**Text provided:**

The controller model’s output of the threat evasion overload command, together with the simultaneous arrival guidance law, forms a combined guidance law. A distance threshold is set, using the overload command for threat evasion provided by the artificial potential field when the UAV is close to a threat, and using the simultaneous arrival guidance law of the dynamic inversion control method when there are no threats around. At the same time, a command smoothing method is used to extend the system switch over a period of time to complete it, eliminating the kinematic impact response caused by different guidance systems, as follows:

(28)$a_n=\rho a_{nc,ITCG}+\left(1-\rho \right)\cdot a_{nc,APF}$

(29)$\rho =\left\{\begin{array}{cc}\begin{array}{l}0\\ {\displaystyle \frac{d-d_{c1}}{d_{c2}-d_{c1}}}\\ 1\end{array}& \begin{array}{l}d\le d_{c1}\\ d_{c1}<d\le d_{c2}\\ d>d_{c2}\end{array}\end{array}\right.$

This command can also be extended to normal acceleration commands in multiple dimensions, and the switching process is shown in Figure 10:

Integrating the design research from Section 3.1 and Section 3.2, the control process of the threat evasion and simultaneous assembly combined guidance law acting on the UAV is shown in Figure 11:

3.3. Architecture of a Two-Layer Time Synchronization Algorithm Based on Distributed Negotiation

Note that if $t_{error}<0$ in Equation (22), the overload command equation is no longer applicable, because the corresponding lead-angle command cannot be solved from Equation (19). From the perspective of planar kinematics, the physical meaning of $t_{error}<0$ is that even if the predicted trajectory of the aircraft directly points to the target without any other maneuvers, the aircraft at the current speed cannot reach the target position within the given time. Generally, the ITCG guidance laws are discussed and studied under the condition of $t_{error}>0$.

However, during flight, aircraft inevitably face external disturbances (this paper takes the avoidance of threats as an example), which may prevent one or more UAVs from reaching the target at the specified attack time according to the ITCG guidance law, thus failing to achieve the expected effect. As an alternative method to achieve the simultaneous arrival of a UAV swarm, the common arrival time can be dynamically adjusted based on the actual flight conditions of each UAV, to negotiate and complete the task of arriving at the target location simultaneously. To this end, it is necessary to appropriately delay the time of the entire swarm’s arrival at the target, ensuring that the predicted $t_{error}$ is always greater than 0.

On the other hand, the synchronization time provided by the ground control station often requires some UAVs to make more maneuvers to consume excess time in order to meet the time synchronization requirements. This is unacceptable from both the perspective of threat avoidance and energy conservation. Therefore, it is necessary for the swarm to negotiate the synchronization time, with the aim of allowing each UAV to arrive as required while keeping the range of maneuvers as small as possible.

**Supplied material:**
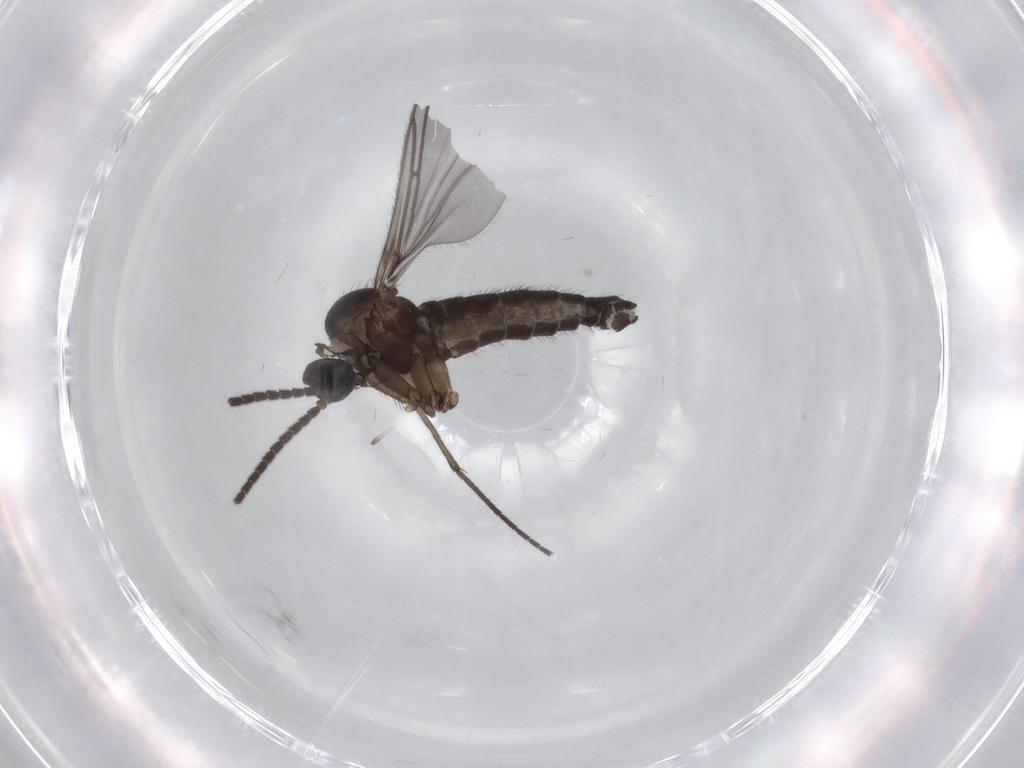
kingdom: Animalia
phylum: Arthropoda
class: Insecta
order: Diptera
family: Sciaridae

**Required actions:**
1: Reproduce the passage on UAV guidance from "On the other" to "small as possible.".
2: According to the UAV guidance passage, why should the swarm negotiate its synchronization time instead of using the one provided by the ground control station? Answer in one to three sentences.
3: List every equation number that appears in the UAV guidance passage, whether as a label or as a reference.

**Per-task outputs:**
1:
On the other hand, the synchronization time provided by the ground control station often requires some UAVs to make more maneuvers to consume excess time in order to meet the time synchronization requirements. This is unacceptable from both the perspective of threat avoidance and energy conservation. Therefore, it is necessary for the swarm to negotiate the synchronization time, with the aim of allowing each UAV to arrive as required while keeping the range of maneuvers as small as possible.

2: The synchronization time from the ground control station often requires some UAVs to make more maneuvers to consume excess time. This is unacceptable for both threat avoidance and energy conservation. Negotiating the time lets each UAV arrive as required while keeping the range of maneuvers as small as possible.

3: (28), (29), (22), (19)